St. Mary’s Health Wagon in Wise, Va.; $50,000: “Expansion of Heart Health 1, 2, 3. Comprehensive Cardiovascular Disease Initiative for Diabetes Mellitus, Metabolic Syndrome and Obesity” aims to identify individuals with metabolic syndrome, diagnosed as dysmetabolic syndrome x, diabetes mellitus and nonalcoholic fatty liver disease (NAFLD), and correlate the risk for cardiovascular disease related to these afflictions, ultimately minimizing and preventing the risk of a cardiac event through the use of health education, screening, medication management and evidence-based practices such as the Centers for Disease Control and Prevention's Diabetes Prevention Program.
University of Mississippi in Jackson, Miss.; $125,000: “Healthy Hearts in the Heart of the City” aims to improve identification and management of cardiovascular disease risk factors among vulnerable populations by providing screening, risk assessment, healthy lifestyle education, comprehensive medication management and linkage to care for program participants, with the goal of improving participant understanding of cardiovascular disease and modifiable risk factors, as well as establishing control of blood pressure, lipids, blood glucose and body mass index.
West Virginia Health Right, Inc. in Charleston, W. Va.; $50,000: “SCALE (Sustainable Change and Lifestyle Enhancement)” aims to achieve sustained weight loss for obese patients through personal coaching, group/peer support, nutritional education, improved diet and regular exercise to improve at-risk patients cardiovascular risk factors. West Virginia Health Right, Inc. serves as a mentor to one other Grant Awardee.
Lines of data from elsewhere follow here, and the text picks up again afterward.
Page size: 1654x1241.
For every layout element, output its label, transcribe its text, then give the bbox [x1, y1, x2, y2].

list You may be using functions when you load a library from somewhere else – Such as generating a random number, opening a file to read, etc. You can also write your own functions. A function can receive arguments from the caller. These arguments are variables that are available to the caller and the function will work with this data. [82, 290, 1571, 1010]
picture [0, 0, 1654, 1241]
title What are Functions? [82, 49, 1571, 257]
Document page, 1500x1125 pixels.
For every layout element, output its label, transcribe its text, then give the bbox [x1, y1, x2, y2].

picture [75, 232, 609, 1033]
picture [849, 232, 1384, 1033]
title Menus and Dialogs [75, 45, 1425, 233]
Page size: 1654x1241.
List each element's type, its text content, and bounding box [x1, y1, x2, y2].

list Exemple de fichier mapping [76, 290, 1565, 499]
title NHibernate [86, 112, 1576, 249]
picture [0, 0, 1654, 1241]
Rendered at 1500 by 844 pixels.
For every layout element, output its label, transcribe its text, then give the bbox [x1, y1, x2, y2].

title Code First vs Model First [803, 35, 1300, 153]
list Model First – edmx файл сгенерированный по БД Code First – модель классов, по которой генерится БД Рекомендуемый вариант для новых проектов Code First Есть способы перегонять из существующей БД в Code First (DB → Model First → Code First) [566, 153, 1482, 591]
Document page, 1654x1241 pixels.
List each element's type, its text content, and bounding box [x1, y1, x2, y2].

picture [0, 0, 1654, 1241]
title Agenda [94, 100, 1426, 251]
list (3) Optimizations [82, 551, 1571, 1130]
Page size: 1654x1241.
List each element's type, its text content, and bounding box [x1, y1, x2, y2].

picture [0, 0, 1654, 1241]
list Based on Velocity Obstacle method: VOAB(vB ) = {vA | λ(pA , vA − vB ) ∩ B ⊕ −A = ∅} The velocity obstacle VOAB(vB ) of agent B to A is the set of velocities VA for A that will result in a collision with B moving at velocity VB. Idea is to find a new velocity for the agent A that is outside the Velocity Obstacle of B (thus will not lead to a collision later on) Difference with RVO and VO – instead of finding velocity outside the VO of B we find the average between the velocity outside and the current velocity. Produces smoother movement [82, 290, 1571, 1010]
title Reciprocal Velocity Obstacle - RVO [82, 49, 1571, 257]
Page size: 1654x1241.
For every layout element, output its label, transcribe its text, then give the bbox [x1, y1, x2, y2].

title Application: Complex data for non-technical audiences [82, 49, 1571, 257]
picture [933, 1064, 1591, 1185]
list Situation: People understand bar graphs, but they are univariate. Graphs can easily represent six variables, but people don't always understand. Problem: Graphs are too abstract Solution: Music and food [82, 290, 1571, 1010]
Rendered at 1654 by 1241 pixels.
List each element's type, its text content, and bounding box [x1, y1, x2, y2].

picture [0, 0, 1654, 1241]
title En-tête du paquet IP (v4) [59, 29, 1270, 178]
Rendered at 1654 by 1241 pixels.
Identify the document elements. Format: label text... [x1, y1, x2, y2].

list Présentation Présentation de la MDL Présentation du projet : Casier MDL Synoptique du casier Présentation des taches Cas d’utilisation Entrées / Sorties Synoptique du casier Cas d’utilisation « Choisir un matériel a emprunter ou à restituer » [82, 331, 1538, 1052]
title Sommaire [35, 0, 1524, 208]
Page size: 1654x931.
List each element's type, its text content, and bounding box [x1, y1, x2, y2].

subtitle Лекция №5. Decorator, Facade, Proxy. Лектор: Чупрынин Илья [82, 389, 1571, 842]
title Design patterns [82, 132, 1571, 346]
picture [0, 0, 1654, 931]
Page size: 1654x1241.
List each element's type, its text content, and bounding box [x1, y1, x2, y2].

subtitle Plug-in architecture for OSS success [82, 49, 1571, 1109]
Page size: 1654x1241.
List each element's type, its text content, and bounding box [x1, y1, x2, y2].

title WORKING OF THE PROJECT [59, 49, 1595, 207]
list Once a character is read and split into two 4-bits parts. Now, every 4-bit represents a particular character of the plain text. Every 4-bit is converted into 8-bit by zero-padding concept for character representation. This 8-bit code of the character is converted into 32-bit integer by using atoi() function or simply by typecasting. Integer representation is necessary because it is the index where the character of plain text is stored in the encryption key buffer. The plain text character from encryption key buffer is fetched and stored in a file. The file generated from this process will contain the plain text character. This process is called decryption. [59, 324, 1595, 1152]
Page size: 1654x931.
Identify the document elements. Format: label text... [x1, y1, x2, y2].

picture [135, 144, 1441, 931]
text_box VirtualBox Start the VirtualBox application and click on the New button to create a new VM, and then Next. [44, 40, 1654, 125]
Westminster Free Clinic in Thousand Oaks, Calif.; $50,000: “Corazones Sanos” aims to provide indigent, underserved, low-income Latinos at risk for heart disease with volunteer-based heart health clinical and prevention services that support the whole person, are culturally competent, create healthy environments in communities of color and engage youth from the targeted communities in serving their families and neighbors.
2019 Grant Award Total: $775,000
About AstraZeneca HealthCare Foundation
Established in 1993, the AstraZeneca HealthCare Foundation is a Delaware not-for-profit corporation and a 501(c)(3) entity, separate from AstraZeneca Pharmaceuticals, organized for charitable purposes including to promote public awareness and education of healthcare issues and support nonprofit organizations consistent with its charitable purpose. Connections for Cardiovascular HealthSM was launched in 2010 and has received $33 million in charitable contributions from AstraZeneca to date.